Why are all the cute ones American………………Actually that’s not true, some of them are European.
I’m so fucking grumpy and I don’t particularly enjoy it. I suppose I’m feeling lonely and I think maybe it’s because my birthday is coming up and I hate my birthday: I always have depression around this time. I just don’t know why I’m doing things anymore; it all feels a bit pointless. Like today C talked me into buying a shirt, £55 worth of shirt which is a lot of money for me.
Well this is it: I really like the shirt and normally I’d be thinking to myself how good the shirt is and how it’ll go well with whatever and how good I’ll look in it when I’m out and at the end of this chain of thought are women. Only now I’m feeling like women don’t actually care and so actually it’s all a waste of time and money. I don’t even feel like asking Dakota to lunch tomorrow. I’m that fed up.

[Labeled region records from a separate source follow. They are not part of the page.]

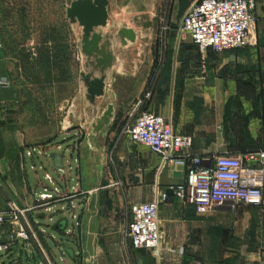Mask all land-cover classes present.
Wrapping results in <instances>:
<instances>
[{
  "label": "crops",
  "instance_id": "crops-1",
  "mask_svg": "<svg viewBox=\"0 0 264 264\" xmlns=\"http://www.w3.org/2000/svg\"><path fill=\"white\" fill-rule=\"evenodd\" d=\"M197 1H155L164 15L155 23L165 44L148 58L150 98L124 99L121 106L132 108L135 116L145 111L165 118L175 134L191 137L190 155L209 166L215 156L264 151V0H252L251 44L220 54L209 51L206 59L179 29ZM2 78L7 82L0 87V116L6 117L13 99L7 71ZM121 130L112 126L95 136L71 130L62 141L68 152L51 148L49 153H57L27 157L43 176L9 197L1 210L9 201L33 208L44 188H52L45 174L62 191L78 194L54 205L60 208L55 214L38 208L28 212L20 222L27 241L10 238L5 233L12 228L2 227L0 242L7 250L0 253V264H264V188L261 206L226 203L198 213L169 190L184 183L185 168L168 164ZM54 155L61 158L60 167ZM35 157L45 158L53 173L36 168ZM151 202L158 207L161 249L135 250L126 235L130 207Z\"/></svg>",
  "mask_w": 264,
  "mask_h": 264
},
{
  "label": "rangeland",
  "instance_id": "rangeland-1",
  "mask_svg": "<svg viewBox=\"0 0 264 264\" xmlns=\"http://www.w3.org/2000/svg\"><path fill=\"white\" fill-rule=\"evenodd\" d=\"M155 1L0 0V75L7 71L13 99L9 114L0 116V210L9 197L43 176L32 169L28 150L62 144L66 128L82 125L90 131L108 106L112 118L102 132L122 129L134 118L132 108L121 103L142 99L149 55L165 44L155 23L164 15ZM96 50L110 55L102 58ZM95 81L102 83V95L89 103ZM6 82L0 79V87ZM33 162L53 173L45 158ZM59 209L53 206L47 216ZM6 234L15 235L12 229Z\"/></svg>",
  "mask_w": 264,
  "mask_h": 264
},
{
  "label": "built area",
  "instance_id": "built-area-1",
  "mask_svg": "<svg viewBox=\"0 0 264 264\" xmlns=\"http://www.w3.org/2000/svg\"><path fill=\"white\" fill-rule=\"evenodd\" d=\"M252 0H198L181 18L180 31L189 36L191 43L204 57L211 51L220 54L243 49L251 44L249 30L254 21ZM145 92L142 99H149ZM139 101L138 107L142 105ZM121 133L131 142L146 146L153 154L174 166L185 168V181L171 186L174 196L195 207L198 213L210 212L226 203L233 205L261 206L264 188V151L249 152L241 157L215 156L213 164L206 166L198 156L190 155L192 139L187 135L175 134L168 121L159 115L140 112L134 116ZM51 149V148H50ZM50 149L33 148L26 155L47 156ZM52 149L68 152L62 144ZM61 174L62 169L58 170ZM52 188H44L36 198L37 206L21 209L14 201L0 210V230L4 226L12 228L17 239L27 241L29 235L21 225V220L31 210L41 208L52 211L57 203H66L78 193L62 191L54 178L45 174ZM161 199L165 201L166 195ZM158 207L155 202L136 204L130 207V222L127 237L135 250L158 251L162 245V232L157 219ZM7 246L0 242V253Z\"/></svg>",
  "mask_w": 264,
  "mask_h": 264
},
{
  "label": "water",
  "instance_id": "water-1",
  "mask_svg": "<svg viewBox=\"0 0 264 264\" xmlns=\"http://www.w3.org/2000/svg\"><path fill=\"white\" fill-rule=\"evenodd\" d=\"M101 20V19H100ZM102 23H100V26L103 25L104 23V19L101 20ZM98 23V24H99ZM123 33H121V36H122ZM126 36L127 38L132 41V38H131V32L130 31H126ZM85 51V50H84ZM83 50H81V52L83 53L84 52ZM85 53V52H84ZM96 54H99V56H101L102 58H105L110 55L108 54H104L103 52L99 51V50H96ZM104 59V60H107ZM113 59H111L112 61ZM108 61V60H107ZM105 62V61H104ZM112 65V64H111ZM111 65H108V64H105L104 66L105 67H110ZM89 91V95L87 96L88 99H86L89 103H91L93 100H97V99H94L95 97H98L100 95H102V83L99 82V81H95L94 84H93V87H90V89L88 90ZM97 111H98V108H97ZM112 107L111 106H108L107 107V110L102 114V116L100 118H96L94 119L95 123H93V125L90 126V134H92L93 136L97 135L98 133L102 132L103 128H105L106 125L109 124V121L110 119L112 118ZM86 122V121H85ZM87 123V122H86ZM77 128H66L65 131L68 132V131H71V130H76ZM78 130H85V127L82 126V125H79V128ZM53 159L55 161V165L60 167V157L57 156V155H54L53 156Z\"/></svg>",
  "mask_w": 264,
  "mask_h": 264
}]
</instances>
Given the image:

This is the thing with these things: you never know but from talking to female friends women seem to do all these really subtle things and nothing is ever accidental….I think it’s probably just female horseshit but anyway. So I’m sitting opposite Dakota and, as usual, she’s facing me by which I mean that she’s diagonally across the table from me but her body is facing me, her toes are pointing towards me, Jboy is sitting in front of her, so she’s almost side on to him. Right: that kind of body language, the kind of body language that, all things being equal, would cause me to think that I’m in there. We’re talking and all the eye contact is with me, this is normal when the three of us are together, the body language the eye contact, this is how it is. She has this vest top on and, right, let me explain the boob trick before I go on.
Dakota is busty but somehow, and I don’t know how, she can come out sometimes and she looks totally flat chested and has no cleavage and then other times she comes out and they’re huge. How this happens, I do not know. I know that she sometimes wears sports bras when she’s out. Anyway, on this night they were most definitely out and she kept leaning forward and normally I’m good at keeping eye contact, not looking but this is Dakota and I could not help myself for love or money. She must notice, she must know that this is going to happen when she puts a top like that on………so I’m thinking that this is planned………but then I feel like I’m reading too much in but then my female friends think, by a decent majority, that it’s planned. Obviously it’s just an attention grabbing thing but, I suppose I feel used.
I’m used for attention, emotional support, I’m always there when people need me and I don’t really feel that it’s reciprocated. There have been times over the past couple of weeks where if I sit down for long enough I pretty much zone out and end up getting kind of weepy over it all. Life just feels like one arse kicking after another and usually handling one arse kicking after another is something I do well but right now I just can’t. Now I’m asking when exactly the arse kicking stops and something good actually happens. I feel like too much of my life is good if nothing bad is happening; any day without disasters is a good day.